Словно сшитый на живую нитку – вот-вот порвётся, – Осташа с трудом налегал на шест, толкал шитик вверх по реке, ничего не замечая вокруг. Уже в сумерках он прошёл деревню Чизму вдоль левого берега, чтоб никто не узнал его и не окликнул, и под тусклым, моросящим небом причалил на ночлег напротив бойца Большого Стре́льного. Здесь на поляне стоял прошлогодний стог, загнивший от осенних дождей, а потому брошенный хозяином и раздёрганный за зиму зайцами, косулями и лосями. Осташа, обессилев, и огня зажигать не стал. Залез в тёплую, преющую гущу сена и заснул.

Наутро он понял, что к побоям впридачу ещё и подхватил простуду. Тело стало непослушным, словно раздутым, вялым и горячим, будто у варёного утопленника. Шея не держала головы, в глазах мерцало, клубился по краям зрения какой-то багровый туман. Надо было сплыть в Чизму, к людям. Но Осташа, ничего не соображая, упрямо залез в лодку и погнал её дальше. Он тупо бил в дно шестом, не здоровался со встречными плотогонами, не отвечал на оклики с берега. Он и не видел уже никого – только нос шитика, вспахивающий кроваво-красную, ослепительную волну.

Осташа и не помнил, сколько сумел пройти в тот день. Очнулся он совсем нагим, лежащим на широкой лавке в низкой избе с земляным полом. В избе было темно и жарко. Пахло сушёными травами и раскалёнными камнями чува́ла.

– Сорумпатунгкве? – донёсся до Осташи девичий голос.

Осташа понял, что это по-вогульски спрашивают у кого-то, умрёт он или нет? Ответа он не расслышал.

Его обкладывали мешочками с горячим песком, натирали мазями, поили каким-то снадобьем.

– Эри исылтангкве алпи аги, – сказал голос старика. – Мот сирыл сорумпатумгкве. Шакула вангкве.

«Шакула́… старик-вогул из Ёквы… – вспомнил Осташа. – Вот я где… Как я сюда попал за тридцать вёрст?.. Лечит меня, что ли, знахарь?..»

И вдруг Осташа почувствовал, что на него легла голая девка.

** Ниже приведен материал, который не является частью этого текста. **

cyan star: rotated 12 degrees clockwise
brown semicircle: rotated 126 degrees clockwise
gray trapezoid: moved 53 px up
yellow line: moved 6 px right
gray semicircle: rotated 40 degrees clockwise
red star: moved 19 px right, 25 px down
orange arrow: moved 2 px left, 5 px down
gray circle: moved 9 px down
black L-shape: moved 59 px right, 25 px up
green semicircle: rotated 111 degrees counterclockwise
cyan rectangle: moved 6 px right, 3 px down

Она была, наверное, лёгкой, как лукошко с ягодами, но сейчас показалась тяжёлой, как чугунная пушка. Тело её было раскалённым, тугим и гладким. Девка обвила Осташу руками и ногами. Волосы её упали на его лицо. Её твёрдые, как камешки, соски упёрлись в его грудь. Осташа, раздавленный непосильной ношей, хотел закричать, заругаться, но дыхания не хватило, и он только захрипел. А тело девки словно бы начало легчать, остывать, впитывать Осташин жар, от которого уже высохли глаза и спеклись мозги. Девка, словно измучившись, сползла Осташе под бок, обнимая его по-прежнему, и точно благодать снизошла на Осташу. Он собрал волю и дрожащей рукой прижал девку к себе, ощущая, как Шакула накрывает их шкурой и подтыкает её по краям. А потом сладкое забытьё слизало все мысли, как волна слизывает следы с приплёска.

Осташа проснулся только наутро. На лавке под шкурой он лежал один. Была ли вчерашняя девка, или померещилось в бреду?.. Осташа чувствовал себя очень слабым, но уже не больным.

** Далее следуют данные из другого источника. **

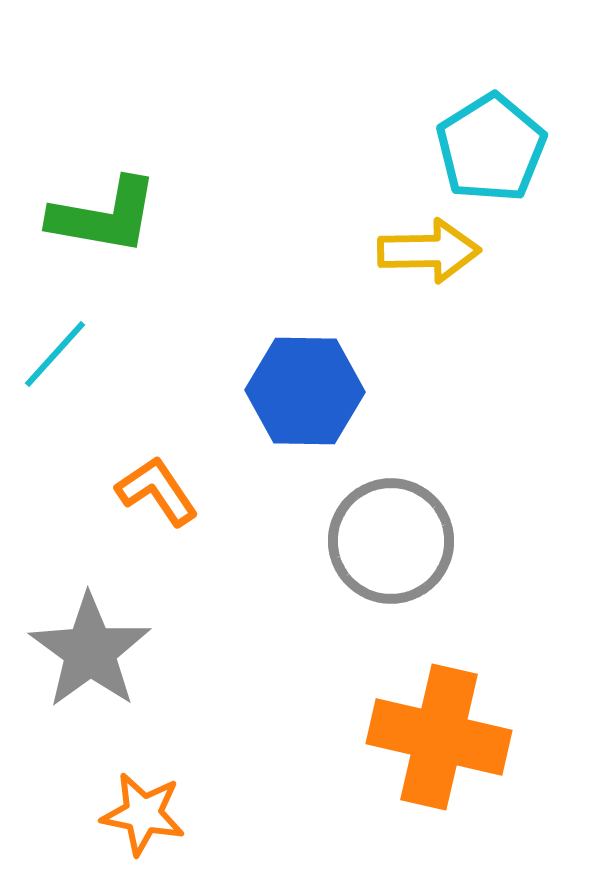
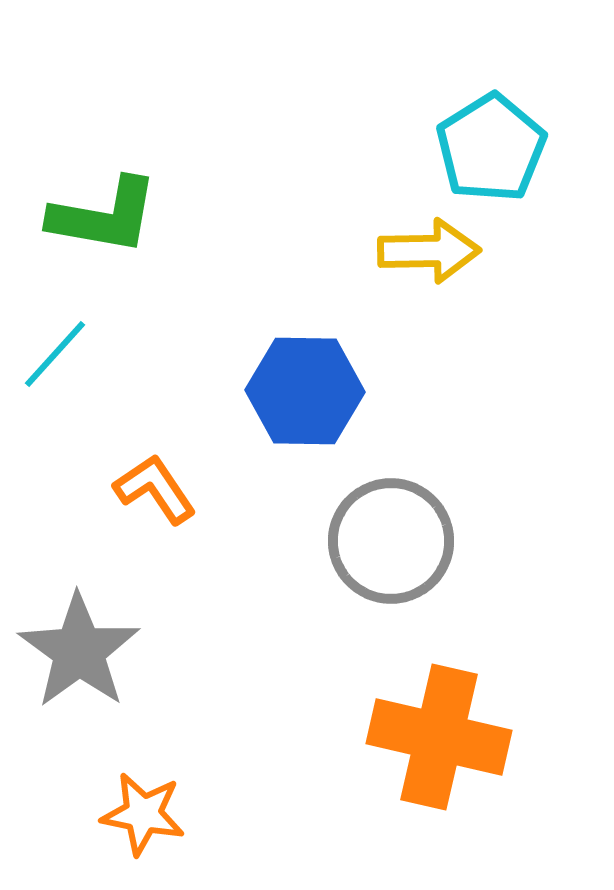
orange L-shape: moved 2 px left, 2 px up
gray star: moved 11 px left
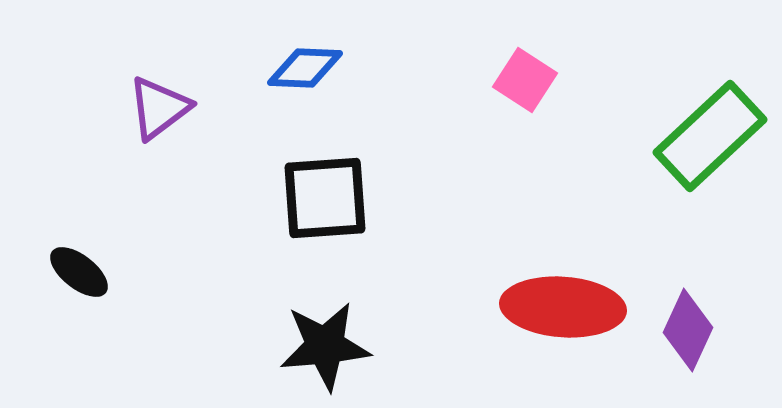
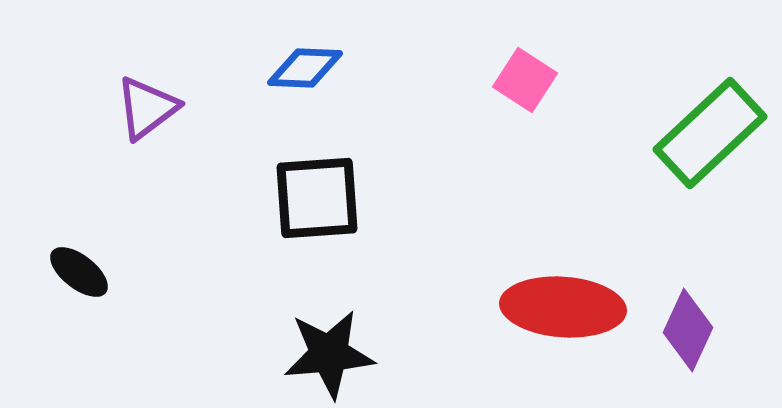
purple triangle: moved 12 px left
green rectangle: moved 3 px up
black square: moved 8 px left
black star: moved 4 px right, 8 px down
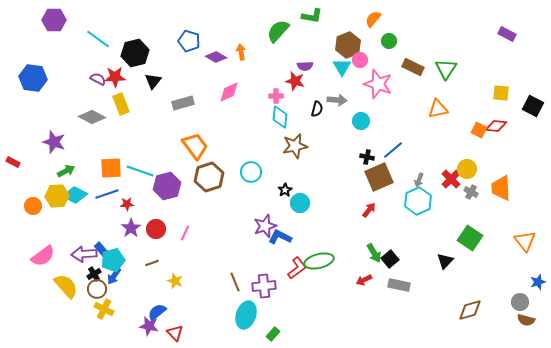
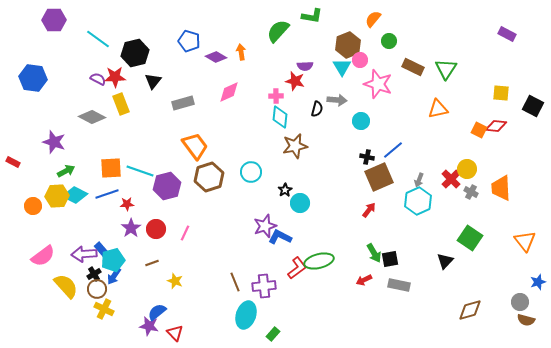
black square at (390, 259): rotated 30 degrees clockwise
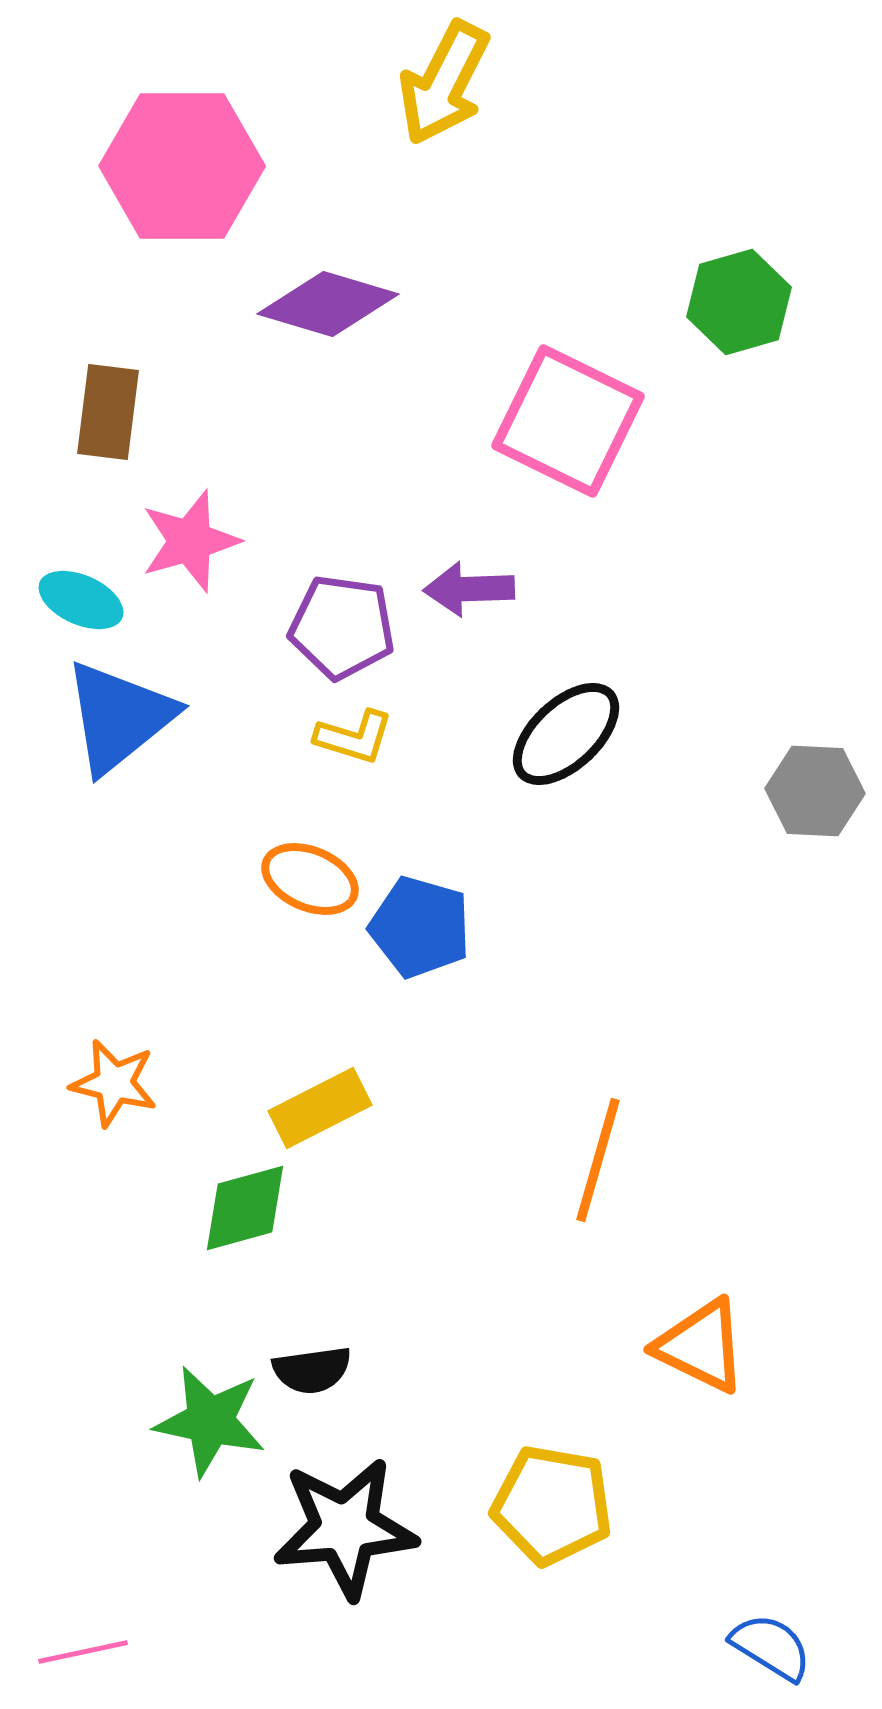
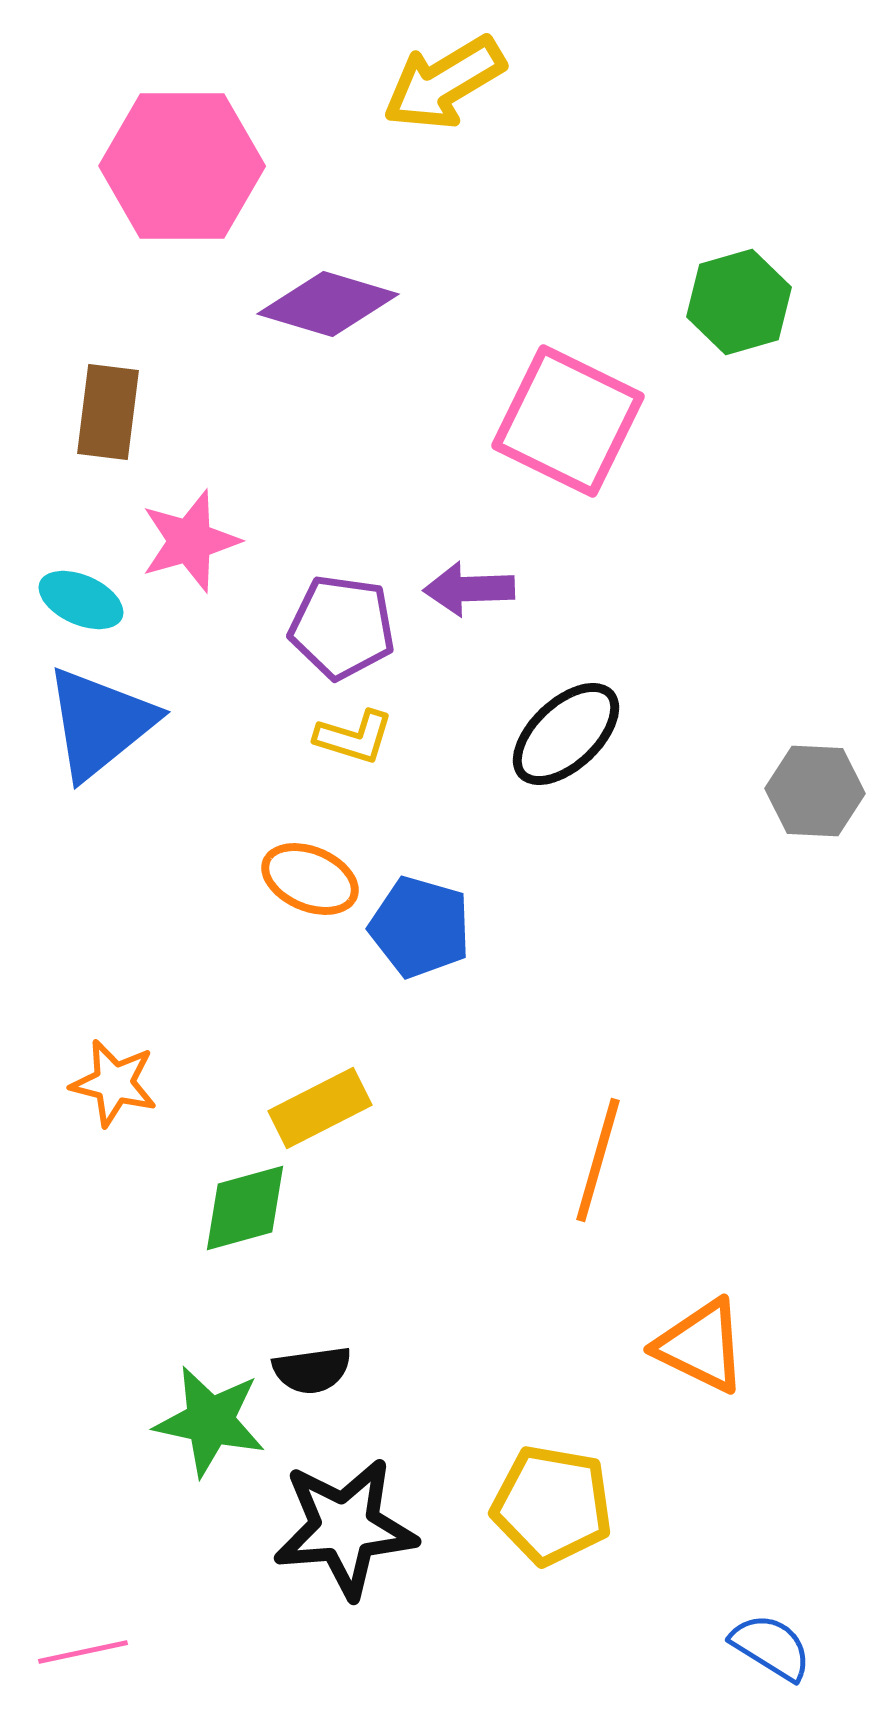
yellow arrow: rotated 32 degrees clockwise
blue triangle: moved 19 px left, 6 px down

Из щелей неряшливой берестяной кровли торчали спицы солнечного света. Осташа сел на лавке, спустил босые ноги. Избушка была загромождена всяким хламом и дребеденью: коробами и туесами, ворохами шкур и тряпья, хворостом, треснувшими корча́гами – чёрт-те чем. Понятно было, что вогулы здесь не жили: держали дом для русских гостей и хранили ненужный скарб.

Портов и рубахи Осташа не нашёл, а потому завернулся в шкуру и, хватаясь за стены, побрёл к выходу, откинул полог и выбрался во двор.

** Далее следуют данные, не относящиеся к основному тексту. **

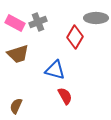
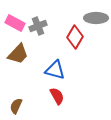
gray cross: moved 4 px down
brown trapezoid: rotated 30 degrees counterclockwise
red semicircle: moved 8 px left
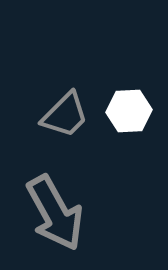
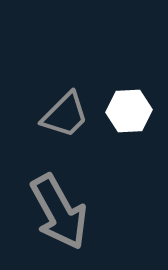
gray arrow: moved 4 px right, 1 px up
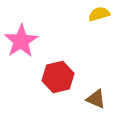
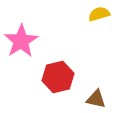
brown triangle: rotated 10 degrees counterclockwise
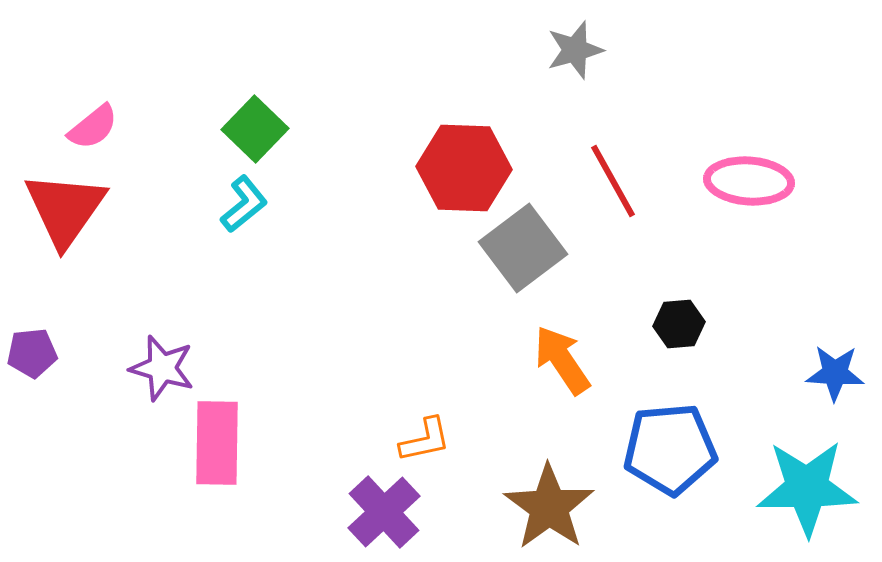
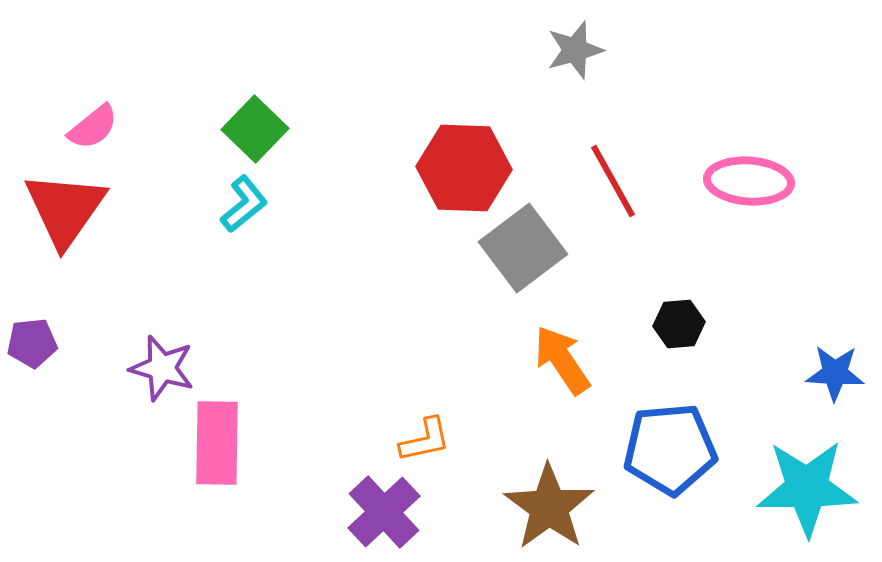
purple pentagon: moved 10 px up
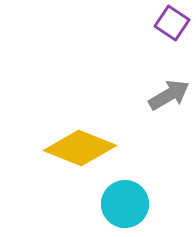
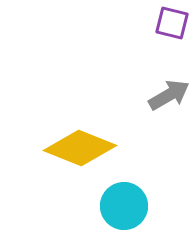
purple square: rotated 20 degrees counterclockwise
cyan circle: moved 1 px left, 2 px down
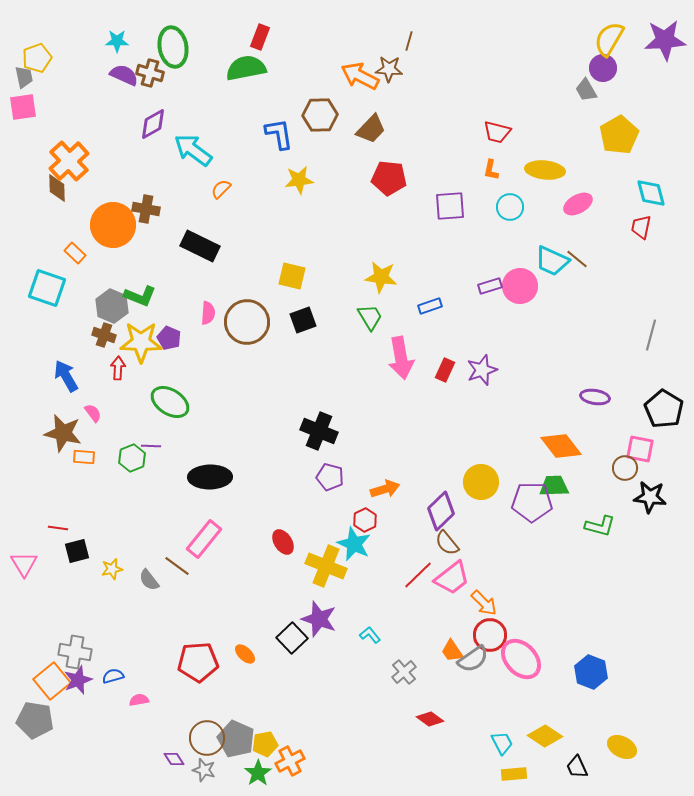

Вогульская деревня Ёква десятком низких домишек и десятком чумов расползлась по берегу Чусовой в излучине. Над берестяными крышами высоко возносились тонкие мачтовые сосны. Косматое солнце слепило сквозь их ветхую хвою. Вдали по правую руку вставали над лесами три красноватых чела Собачьих Камней, словно старые небелёные печи. Огненно рябила речушка Ёква, бежавшая сквозь деревню и падавшая в Чусовую. Ярко зеленела свежая трава на берегах, на склоне Собачьих Камней.